The following essay is from the NPR My Cancer weekly podcast:
What if everyone just disappeared one day? That's the theme of a fascinating new book called The World Without Us. The author, Alan Weisman, talks about what would happen if all humans just... vanished. Pick your catastrophe — disease, environmental, a religious event or space aliens, that's not the point. Weisman talks about how quickly nature would rid itself of our imprint. How quickly would our houses fall, our cities and roads? What would last the longest?
In our vanity, we have thought that the things we build, the marks we leave, will pretty much last forever. I doubt the Egyptians expected the pyramids to crumble any time soon. And our modern cities, the gleaming towers of glass and steel? No, we leave those for succeeding generations to see and remember us, for good or bad.
I've been thinking about this on a personal level. We're all going to die. We all know that. And so this applies to those suffering with cancer and those who will die in their sleep in their 90s. To those who will die instantly in an accident, and those who will lose their lives in a conflict that rages now, but in a few generations will be left to history students to study briefly and then forget.
When we're gone, how fast will we disappear? How long before time erases any trace that we were ever here? "Dust to dust" is not just a figure of speech, after all. We'll live on for a while in the memories of those we've touched. But over time, these, too, will fade along with our pictures.
I'm not talking about fame. It's of dubious value now, and certainly not worth much after we die. Who, besides a few contestants on Jeopardy, can name the builders of the pyramids? The Seven Wonders of the World have all but disappeared, to be replaced recently by a new list that just doesn't seem to fire the imagination the way the old one did. The bottom line — it really doesn't matter what anyone says after we're gone. It would be nice if everyone said good things. But we won't be here to hear them.
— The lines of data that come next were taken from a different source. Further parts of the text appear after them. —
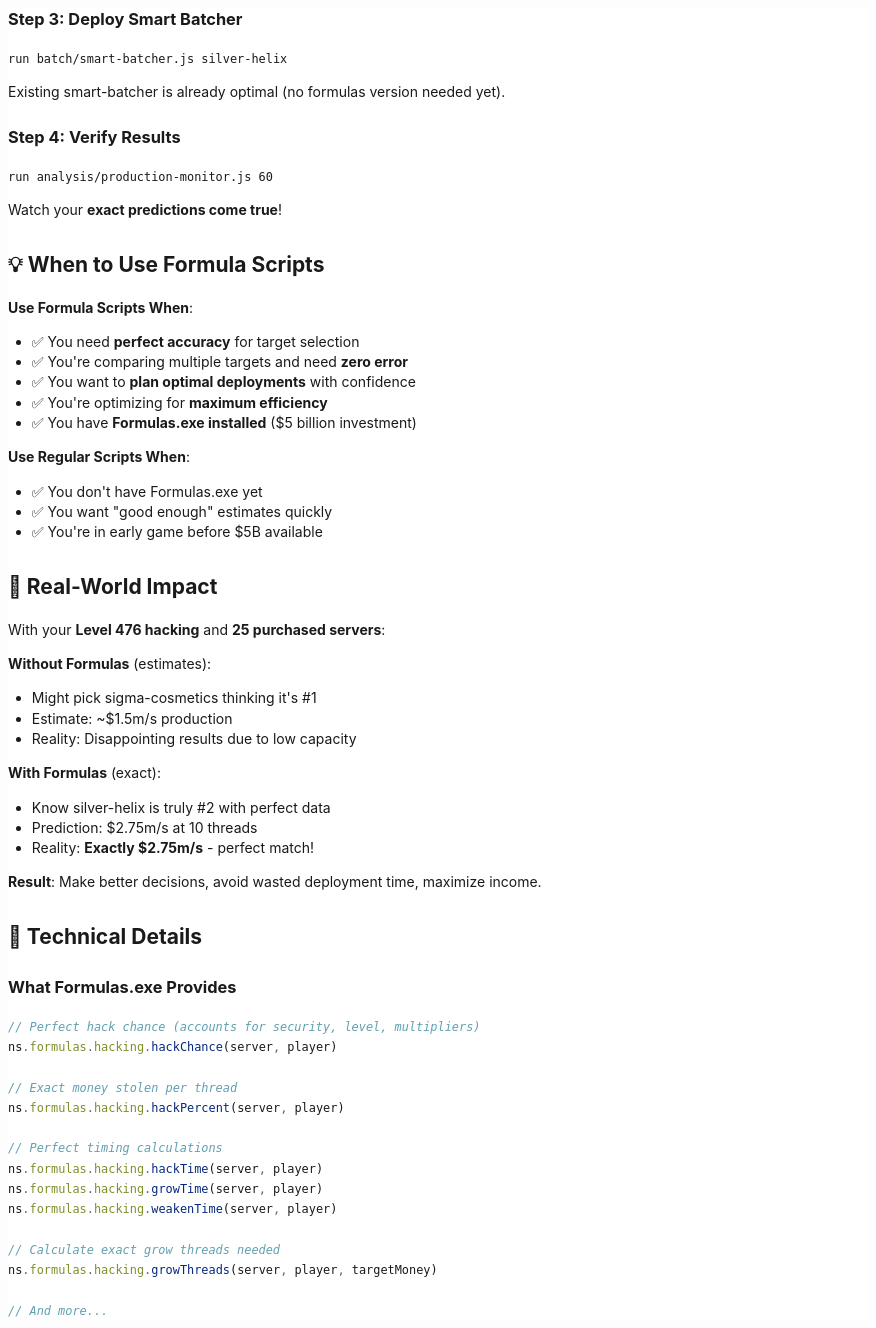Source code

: ### Step 3: Deploy Smart Batcher
```bash
run batch/smart-batcher.js silver-helix
```
Existing smart-batcher is already optimal (no formulas version needed yet).

### Step 4: Verify Results
```bash
run analysis/production-monitor.js 60
```
Watch your **exact predictions come true**!

## 💡 When to Use Formula Scripts

**Use Formula Scripts When**:
- ✅ You need **perfect accuracy** for target selection
- ✅ You're comparing multiple targets and need **zero error**
- ✅ You want to **plan optimal deployments** with confidence
- ✅ You're optimizing for **maximum efficiency**
- ✅ You have **Formulas.exe installed** ($5 billion investment)

**Use Regular Scripts When**:
- ✅ You don't have Formulas.exe yet
- ✅ You want "good enough" estimates quickly
- ✅ You're in early game before $5B available

## 🎯 Real-World Impact

With your **Level 476 hacking** and **25 purchased servers**:

**Without Formulas** (estimates):
- Might pick sigma-cosmetics thinking it's #1
- Estimate: ~$1.5m/s production
- Reality: Disappointing results due to low capacity

**With Formulas** (exact):
- Know silver-helix is truly #2 with perfect data
- Prediction: $2.75m/s at 10 threads
- Reality: **Exactly $2.75m/s** - perfect match!

**Result**: Make better decisions, avoid wasted deployment time, maximize income.

## 🔧 Technical Details

### What Formulas.exe Provides

```javascript
// Perfect hack chance (accounts for security, level, multipliers)
ns.formulas.hacking.hackChance(server, player)

// Exact money stolen per thread
ns.formulas.hacking.hackPercent(server, player)

// Perfect timing calculations
ns.formulas.hacking.hackTime(server, player)
ns.formulas.hacking.growTime(server, player)
ns.formulas.hacking.weakenTime(server, player)

// Calculate exact grow threads needed
ns.formulas.hacking.growThreads(server, player, targetMoney)

// And more...
```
Doctors told me I was supposed to die 13 months ago. Then seven months ago, and then, next month. They've been wrong every time. But at some point they're going to be right. So what matters is not what we leave behind. What matters is what we do now. Do we touch the lives of others? Do we make a difference? Do we earn our place for the brief time that we are here? I think all we can hope for, all we should strive for, is a day well lived. And then another, and another. What better legacy could there be?